Abgaben: Das Gebührengefälle in NRW
Der Bund der Steuerzahler belegt große Unterschiede von Ort zu Ort und mahnt Reformen an.
Düsseldorf. Es sind oft nur wenige Kilometer, die darüber entscheiden, wie viel Geld ein Haushalt im Jahr für die wichtigsten Dienstleistungen bezahlt. Denn nicht nur bei der Energieversorgung, sondern auch bei der Abfall- und Abwasserentsorgung gibt es Riesenunterschiede zwischen den Gemeinden. Das belegt die neue Gebührenstatistik des Bundes der Steuerzahler.
Zum Beispiel Havixbeck und Billerbeck: Diese beiden westfälischen Kommunen grenzen aneinander, haben exakt die gleichen geographischen Voraussetzungen und knöpfen doch ihren Bürgern ganz unterschiedliche Gebühren ab. Im preiswerten Ort, nämlich in Havixbeck, werden für eine vierköpfige Durchschnittsfamilie nur 265 Euro im Jahr fällig, während es gleich nebenan in Billerbeck mit 562 Euro jährlich deutlich mehr als das Doppelte ist - für die selbe Dienstleistung.
"Das kann nicht sein. Das ist Resultat einer verfehlten Politik vor Ort", sagte Georg Lampen, Landeschef des Bundes der Steuerzahler (BdSt) in NRW. Er moniert eine fehlende Transparenz bei der Gebührenermittlung, aber auch systematische Fehler.
"Es kann nicht sein, dass die Kommunen den sehr viel höheren Wiederbeschaffungszeitwert zur Berechnungsgrundlage ihrer Kalkulation machen. Es muss auf die Abschreibung auf Basis des Anschaffungspreises umgestellt werden", forderte Lampen. Das bedeutet, dass eine Stadt etwa ihre Kanalrohre, die 1950 für die Straße X umgerechnet 5000 Euro gekostet haben, nicht nach dem heutigen Neupreis von 50000 Euro berechnen dürfte. Das hat der Steuerzahlerbund bereits einmal eingeklagt, aber verloren.
Die besonders finanzschwachen Städte haben allerdings keine Chance, auf das günstigere Modell umzustellen. "Die werden von den Aufsichtsbehörden, also den Bezirksregierungen, dazu gezwungen. Aber das kann man ja auch ändern", so Lampen.

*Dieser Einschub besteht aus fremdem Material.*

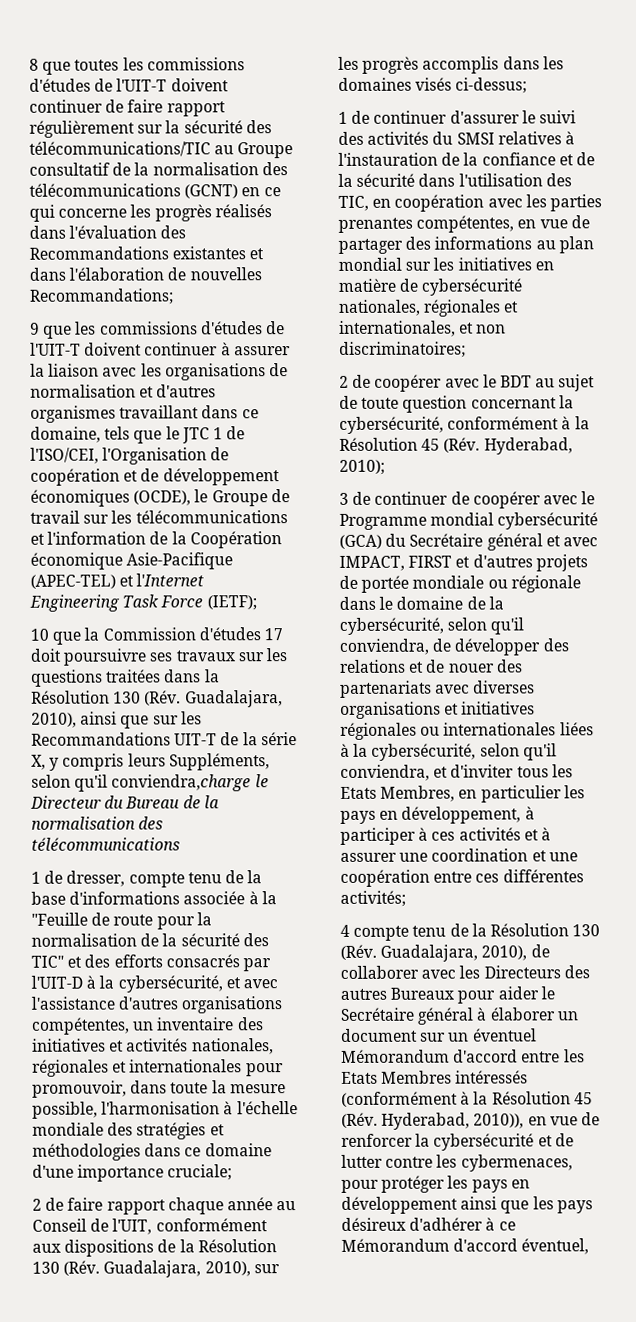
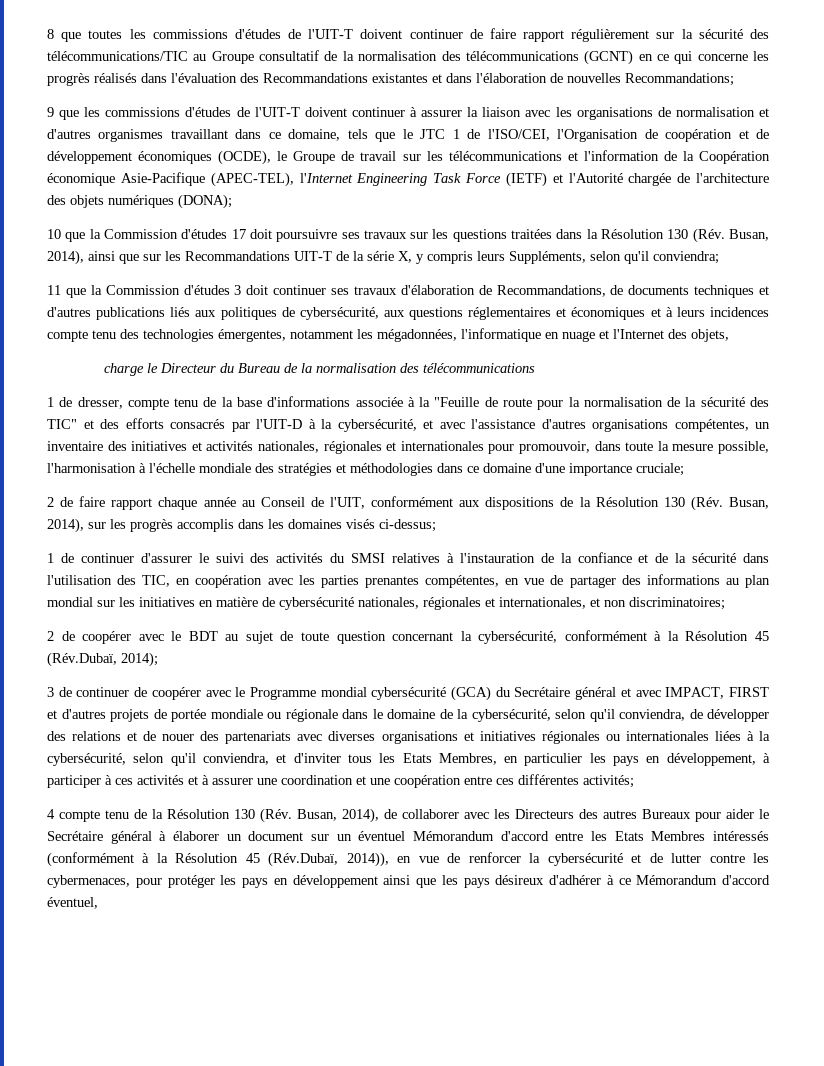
[30,574,135,589] (APEC-TEL) et -> [210,172,294,187] (APEC-TEL),
[206,595,257,611] (IETF); -> [505,172,769,187] [47,194,232,209] (IETF) et l'Autorité chargée de l'architecture des objets numériques (DONA);
[184,690,283,708] [31,712,77,728] Guadalajara, 2010), -> [728,229,769,241] [47,250,84,265] Busan, 2014),
[111,774,252,792] conviendra,charge -> [653,251,719,264] [47,285,769,298] [47,307,769,320] [47,328,729,342] [103,363,144,376] conviendra; // 11 que la Commission d'études 3 doit continuer ses travaux d'élaboration de Recommandations, de documents techniques et d'autres publications liés aux politiques de cybersécurité, aux questions réglementaires et économiques et à leurs incidences compte tenu des technologies émergentes, notamment les mégadonnées, l'informatique en nuage et l'Internet des objets, // charge
[103,1260,251,1278] Guadalajara, 2010), -> [728,497,769,509] [47,518,84,533] Busan, 2014),
[443,437,573,455] [339,459,385,475] (Rév. Hyderabad, 2010); -> [47,652,158,667] (Rév.Dubaï, 2014);
[380,944,528,962] Guadalajara, 2010), -> [297,808,379,823] Busan, 2014),
[341,1112,525,1130] (Rév. Hyderabad, 2010)), -> [268,852,389,867] (Rév.Dubaï, 2014)),

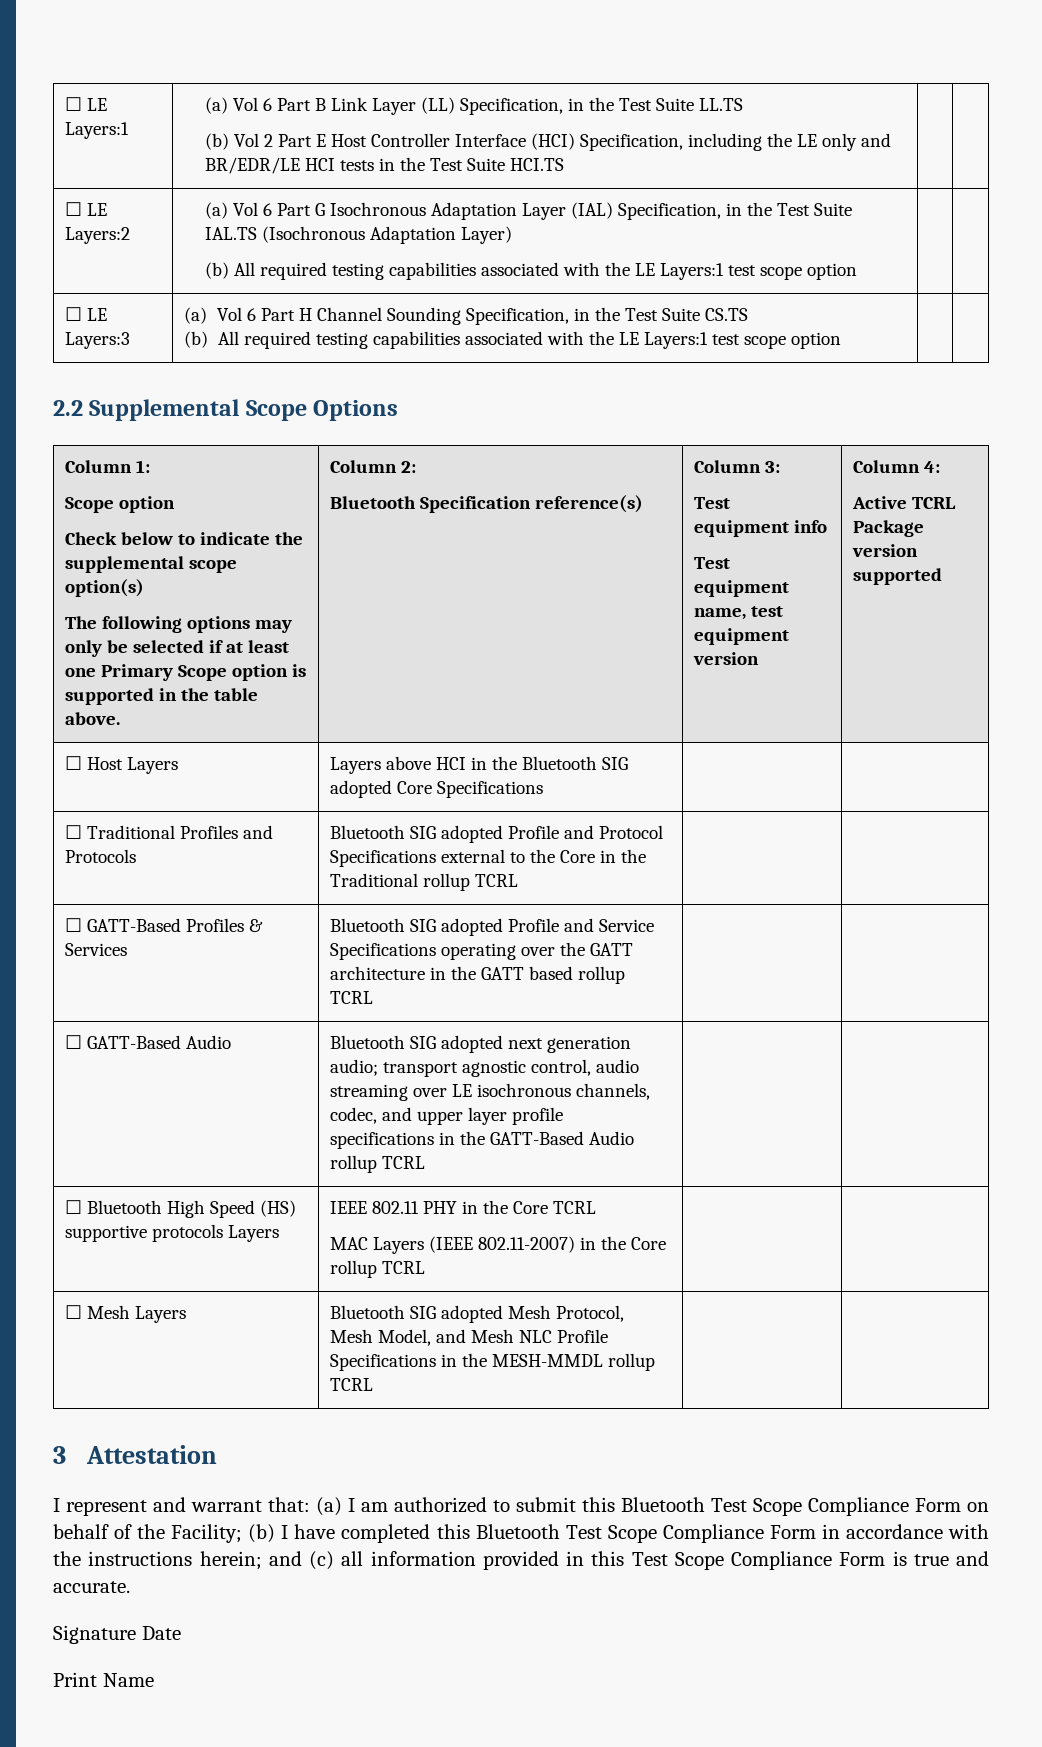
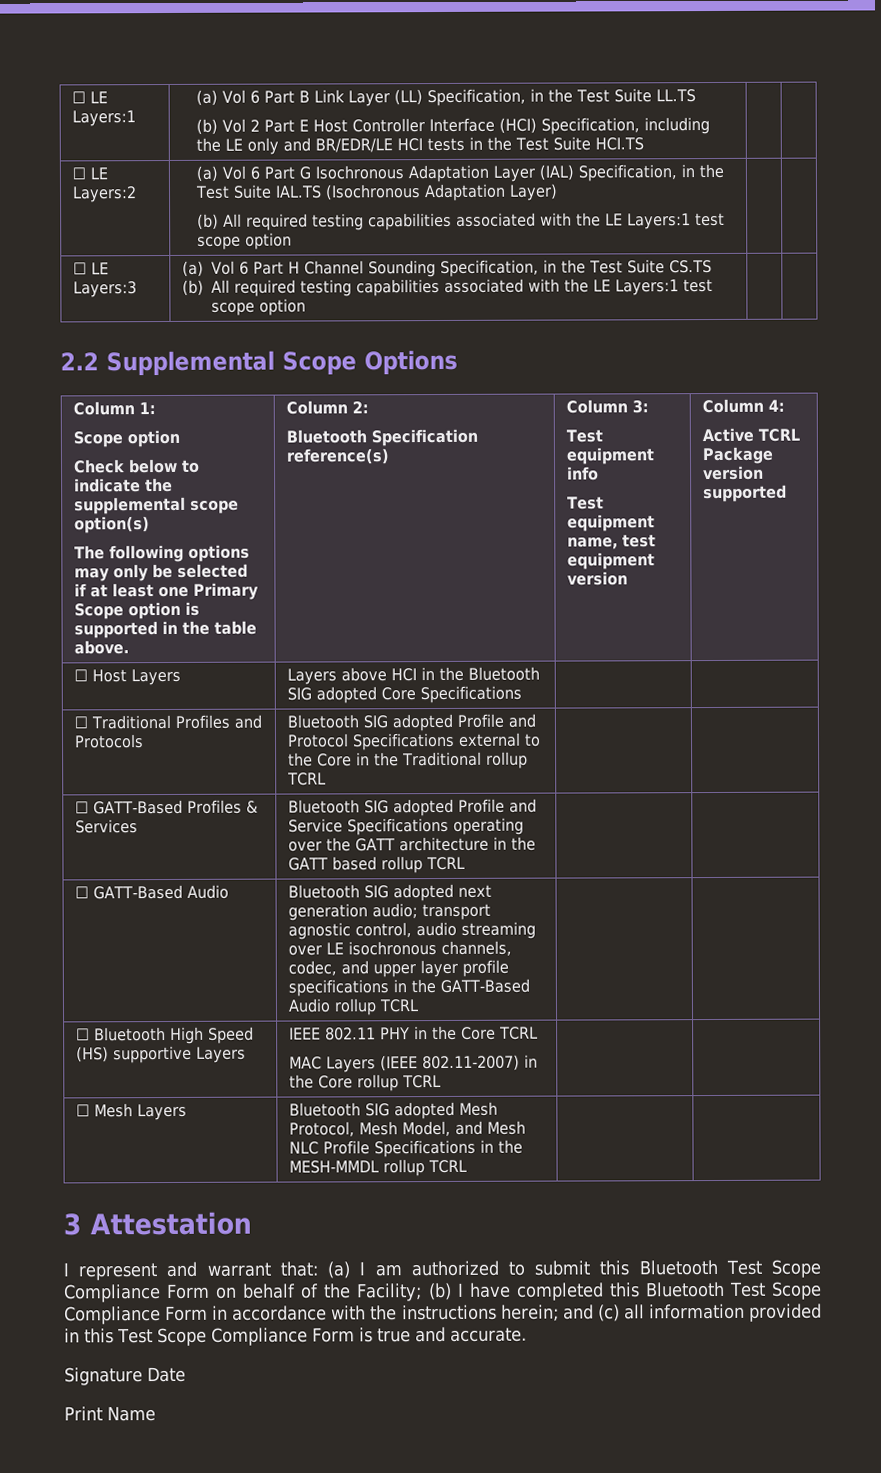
[152,1224,224,1242] protocols -> (192, 1054) none

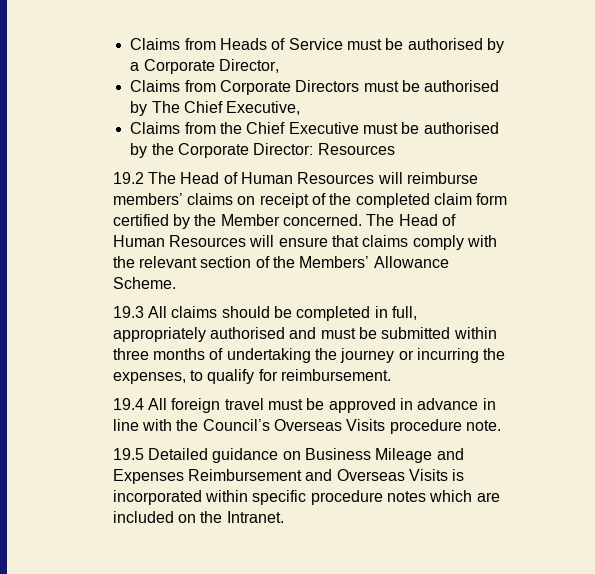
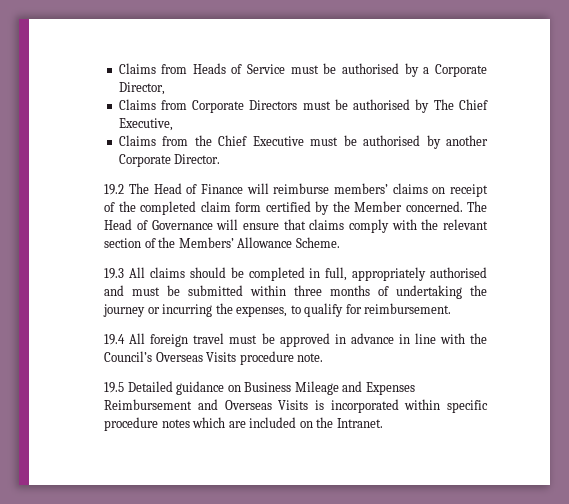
[151,143,395,158] the Corporate Director: Resources -> [445,135,488,146] [118,154,221,167] another Corporate Director.
[240,172,375,184] Human Resources -> [200,184,243,194] Finance
[112,235,246,247] Human Resources -> [151,220,213,230] Governance

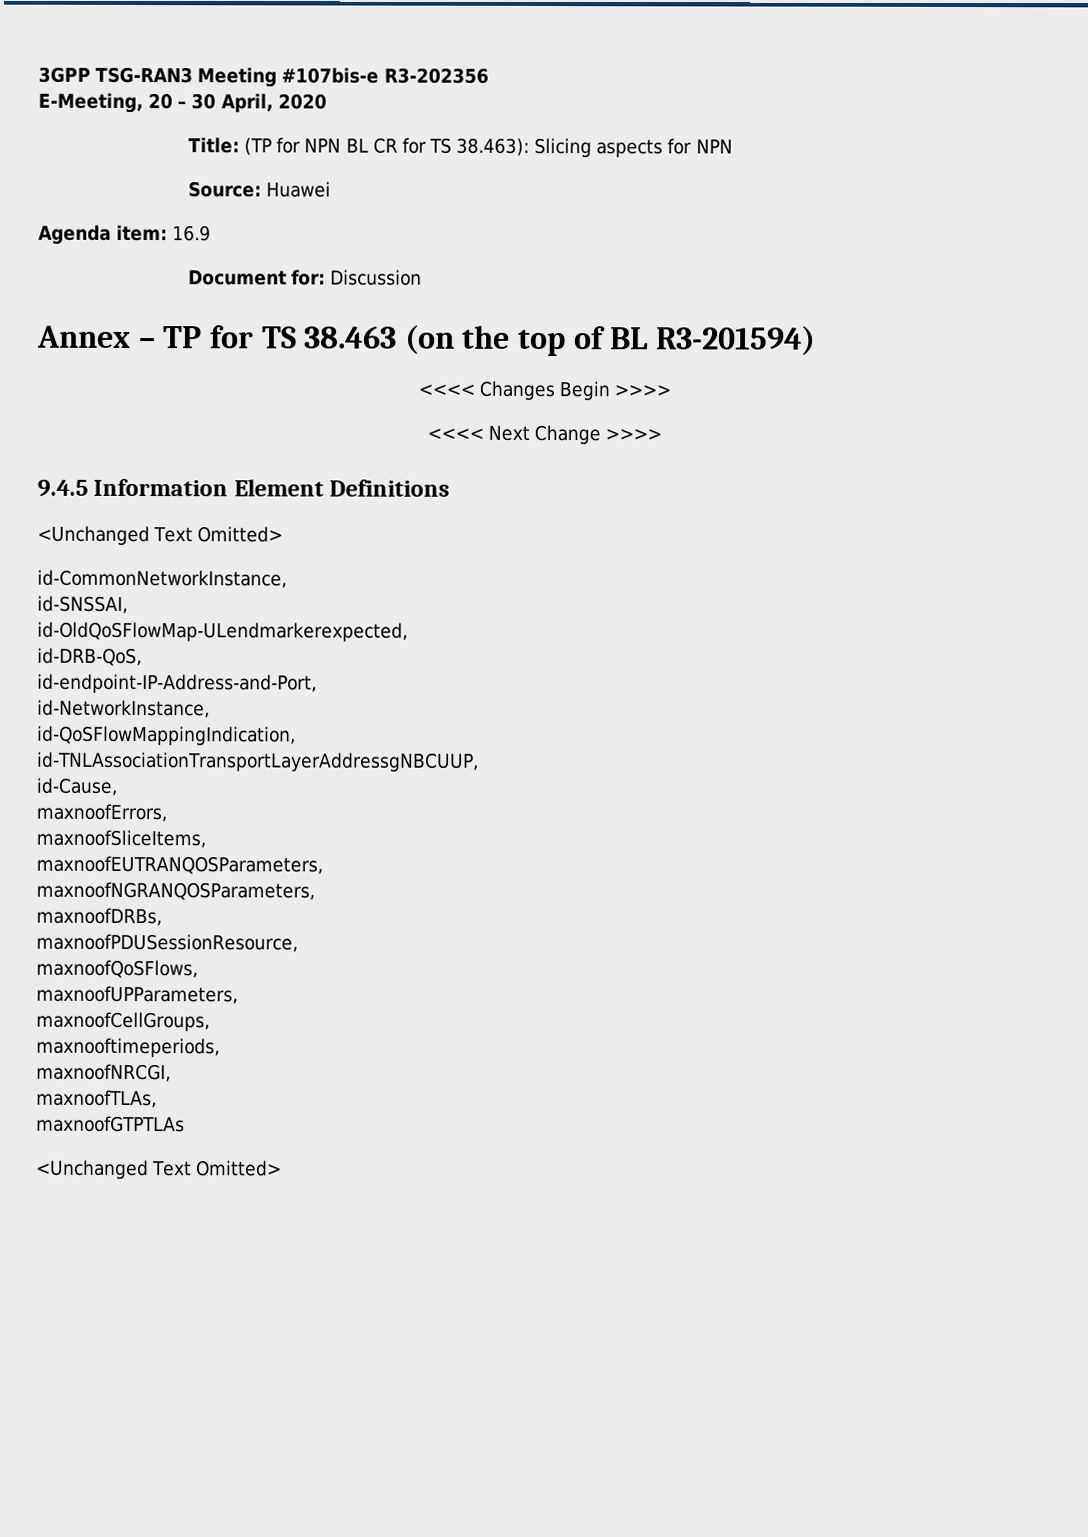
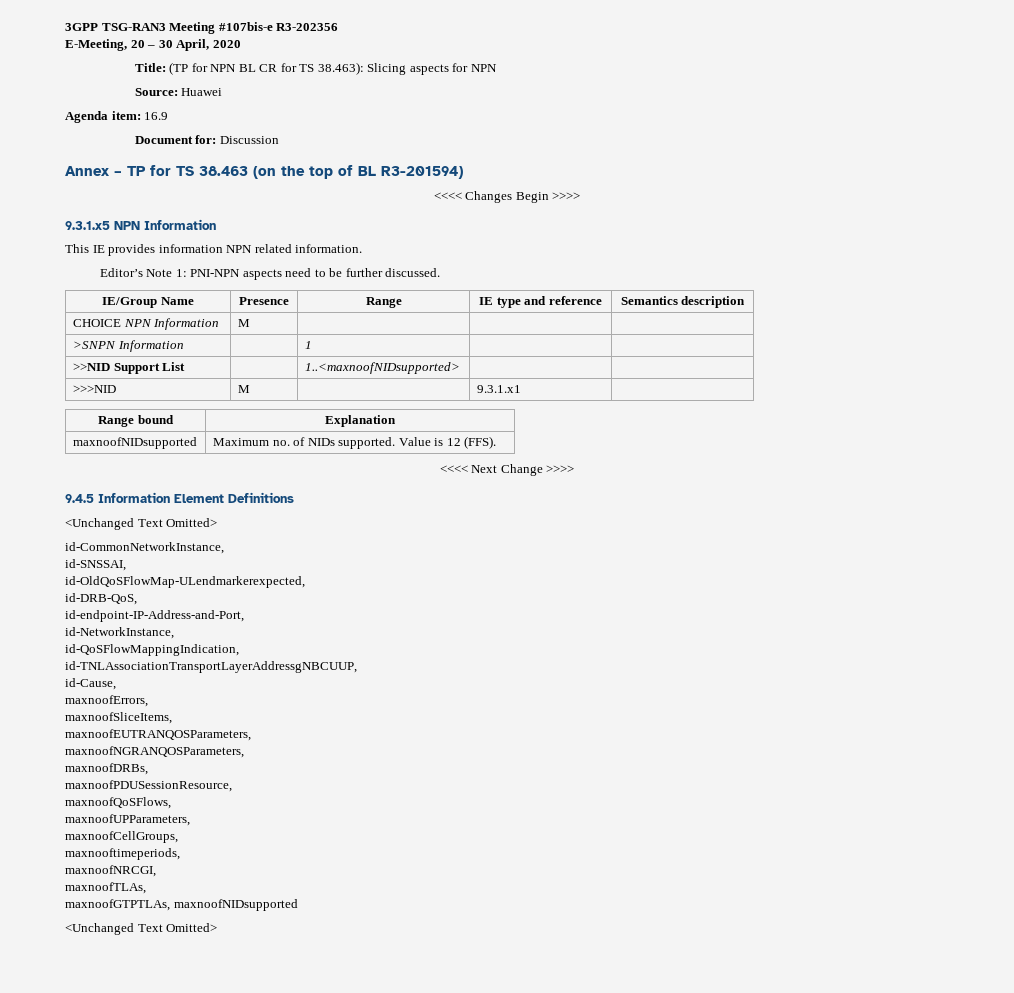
(672, 390) none -> [65,219,216,230] [65,244,363,256] [99,268,441,280] [102,297,194,308] [239,297,289,305] [365,297,402,308] [479,296,602,308] [620,296,746,308] [72,318,220,330] [237,319,250,327] [72,340,184,352] [304,341,312,349] [72,362,186,374] [304,362,460,374] [72,385,116,393] [237,385,250,393] [476,385,521,393] [98,415,174,427] [325,415,396,427] [72,437,197,449] [212,436,497,449] // 9.3.1.x5 NPN Information // This IE provides information NPN related information. // Editor’s Note 1: PNI-NPN aspects need to be further discussed. // IE/Group Name | Presence | Range | IE type and reference | Semantics description // CHOICE NPN Information | M | | | // >SNPN Information | | 1 | | // >>NID Support List | | 1..<maxnoofNIDsupported> | | // >>>NID | M | | 9.3.1.x1 | // Range bound | Explanation // maxnoofNIDsupported | Maximum no. of NIDs supported. Value is 12 (FFS).
[36,1115,185,1133] maxnoofGTPTLAs -> [65,899,298,911] maxnoofGTPTLAs, maxnoofNIDsupported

Insgesamt 146 der 396 Kommunen in NRW kalkulieren laut Lampen zu teuer. Darunter sind im Erscheinungsgebiet unserer Zeitung Wuppertal, Burscheid, Dormagen, Grevenbroich, Hilden, Kaarst, Kempen, Korschenbroich, Langenfeld, Meerbusch, Mettmann, Monheim, Nettetal, Neuss, Radevormwald, Remscheid, Solingen, Sprockhövel, Velbert und Willich.
Große Unterschiede gibt es auch bei den Abfallgebühren. Freilich sind die nicht so einfach zu vergleichen. Denn es gibt große Unterschiede bei den Rahmenbedingungen: Es gibt unterschiedliche Tonnengrößen, es gibt Abholintervalle von einer Woche bis hin zu vier Wochen, manchmal sind die Sperrmüllgebühren oder die Kosten für Papier- und Biotonne enthalten, andernorts nicht.
Gleichwohl ist der Trend für den Verbraucher nicht günstig: "Die Preise steigen leider häufig. Das muss nicht immer so sein", sagte Lampen. Vor allem durch ein Umstellen auf eine zweiwöchige oder sogar vierwöchige Leerung der Restmülltonnen könnten Kosten und damit Gebühren gespart werden, so Lampen.
Andere Kosten seien hingegen von den Städten nicht direkt zu beeinflussen, räumte Lampen ein. Dabei geht es um die Entgelte, die die Verbrennungsanlagen in NRW den Kommunen in Rechnung stellen. Da ist die MVA Bonn mit 216 Euro pro Tonne Spitzenreiter, dicht gefolgt von den Öfen in Krefeld (206,52 Euro) und Düsseldorf (202,32 Euro). Die Preise liegen deutlich höher als die der MVA in Solingen (175 Euro), Wuppertal (139,62 Euro) und Herten (126Euro). "Wir haben sicherlich zu viele Verbrennungsanlagen und zu hohe Kapazitäten. Für die Kommunen wäre es besser, wenn sie ihre Mengen frei auf dem Markt anbieten könnten", so Lampen. Bisher sei dies aber per Landesgesetz untersagt.